● WORK REQUEST 1:
In the news report on violence in the West Bank and Gaza, what kept French TV reporter Bertrand Aguirre from serious injury after he was shot in the chest?
● WORK REQUEST 2:
Extend the news report on violence in the West Bank and Gaza past its final sentence.

● TEXT SECTION:
*** Begin section ***
On Tuesday, Israeli soldiers killed four people during mass protests in the West Bank and Gaza to commemorate Al-Naqba Day, which marks the beginning of the exile of the Palestinian people following the founding of Israel in 1948. French TV reporter Bertrand Aguirre was shot in the chest, but escaped serious injury thanks to his flak jacket.
On Monday, Israeli troops had killed five Palestinian paramilitary policemen in the West Bank. The sole survivor, Ahmed al-Najjar, said his colleagues had been killed without provocation. Israeli army chief of staff Shaul Mofaz has said his soldiers did not intend to kill the men, and promised an investigation. The executions were subsequently blamed on an “intelligence failure”.
In all, over 430 Palestinians, 87 Israelis and 13 Israeli Arabs have been killed since fighting began last September.
Talking about the week's events, Yasir Abed Rabbo, minister of culture and information in the Palestinian Authority, said that Israeli Prime Minister Ariel Sharon's strategy was clear, “divert attention from diplomacy by escalating violence and creating an environment that makes any negotiation look like untimely compromise.”
*** End section ***
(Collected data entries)
*** Begin section ***
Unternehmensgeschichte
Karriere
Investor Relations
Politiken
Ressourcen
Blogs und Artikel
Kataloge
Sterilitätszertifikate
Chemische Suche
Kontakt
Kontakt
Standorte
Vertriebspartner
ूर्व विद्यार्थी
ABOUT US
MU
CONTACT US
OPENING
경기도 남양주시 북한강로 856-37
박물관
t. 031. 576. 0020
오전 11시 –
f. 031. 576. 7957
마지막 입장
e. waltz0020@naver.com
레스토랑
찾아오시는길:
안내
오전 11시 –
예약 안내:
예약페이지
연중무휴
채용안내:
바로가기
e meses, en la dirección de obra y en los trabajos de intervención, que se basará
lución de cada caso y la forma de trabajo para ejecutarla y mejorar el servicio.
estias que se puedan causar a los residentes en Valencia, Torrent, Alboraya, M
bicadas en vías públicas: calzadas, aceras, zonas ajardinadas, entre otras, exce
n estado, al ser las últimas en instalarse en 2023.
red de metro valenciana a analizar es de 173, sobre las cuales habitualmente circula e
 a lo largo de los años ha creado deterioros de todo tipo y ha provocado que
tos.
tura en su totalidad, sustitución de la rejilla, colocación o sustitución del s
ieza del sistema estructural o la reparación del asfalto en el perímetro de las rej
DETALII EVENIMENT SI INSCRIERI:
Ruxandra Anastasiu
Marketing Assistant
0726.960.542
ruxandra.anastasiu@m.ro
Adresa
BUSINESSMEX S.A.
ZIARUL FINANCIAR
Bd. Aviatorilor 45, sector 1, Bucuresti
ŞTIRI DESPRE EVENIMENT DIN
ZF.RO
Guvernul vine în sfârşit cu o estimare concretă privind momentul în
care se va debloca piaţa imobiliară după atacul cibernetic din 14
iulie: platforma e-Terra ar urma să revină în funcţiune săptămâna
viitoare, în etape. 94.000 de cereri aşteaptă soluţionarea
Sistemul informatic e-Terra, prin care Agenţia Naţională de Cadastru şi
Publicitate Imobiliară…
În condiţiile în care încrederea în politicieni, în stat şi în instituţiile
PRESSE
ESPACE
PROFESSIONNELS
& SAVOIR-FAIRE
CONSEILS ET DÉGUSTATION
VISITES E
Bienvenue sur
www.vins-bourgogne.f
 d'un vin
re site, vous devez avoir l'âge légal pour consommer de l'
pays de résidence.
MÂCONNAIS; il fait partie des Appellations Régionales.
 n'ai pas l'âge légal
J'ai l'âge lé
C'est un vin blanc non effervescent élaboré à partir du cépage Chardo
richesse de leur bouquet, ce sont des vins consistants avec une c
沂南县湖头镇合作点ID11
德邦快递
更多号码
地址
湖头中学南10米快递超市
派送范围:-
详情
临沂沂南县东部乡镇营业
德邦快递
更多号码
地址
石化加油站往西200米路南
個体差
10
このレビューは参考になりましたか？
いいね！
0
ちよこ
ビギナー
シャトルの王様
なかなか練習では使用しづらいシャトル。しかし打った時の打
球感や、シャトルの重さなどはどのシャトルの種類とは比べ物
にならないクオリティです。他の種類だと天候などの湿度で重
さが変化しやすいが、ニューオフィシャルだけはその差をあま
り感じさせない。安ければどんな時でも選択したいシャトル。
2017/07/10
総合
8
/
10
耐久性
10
*** End section ***
● TASK ANSWER 1:
His flak jacket.

● TASK ANSWER 2:
This interpretation is plausible. Especially given the hostile response in Israeli ruling circles and the media to the release last week of the report by former US Senator George Mitchell's “fact-finding” committee into the Israeli-Palestinian conflict. Commissioned in November last year following the Israeli-Palestinian summit at Sharm el-Sheikh in Egypt, the report's authors also include Javier Solana, the European Union's High Representative for Foreign and Security Policy.
The report was far from being pro-Palestinian, but it did urge Israel to “help rebuild confidence” by freezing “all settlement activity, including the ‘natural growth' of existing settlements.”
Israel began establishing Jewish settlements on the West Bank and Gaza Strip in defiance of international law, following their seizure 34 years ago from Jordan and Egypt in the “Six-Day War,” and has justified their continued existence by maintaining that they are built on “disputed” territory, not occupied land. Sharon is closely identified with the settlement policy, having used his position in Menachim Begin's government as Minister of Agriculture and Chairman of the Ministerial Committee for Settlements to promote their expansion.
Even since the Oslo accords were signed between Israel and the Palestinians in 1994, the number of Israeli settlers on Palestinian land has increased by 72 percent. Today, there are an estimated 200,000 settlers living in the West Bank and Gaza Strip.
The settlements function as armed Israeli encampments. In Gaza they occupy some of the best land and seafront, while they break-up the West Bank into a patchwork quilt forcing Palestinians to pass through a series of Israeli checkpoints.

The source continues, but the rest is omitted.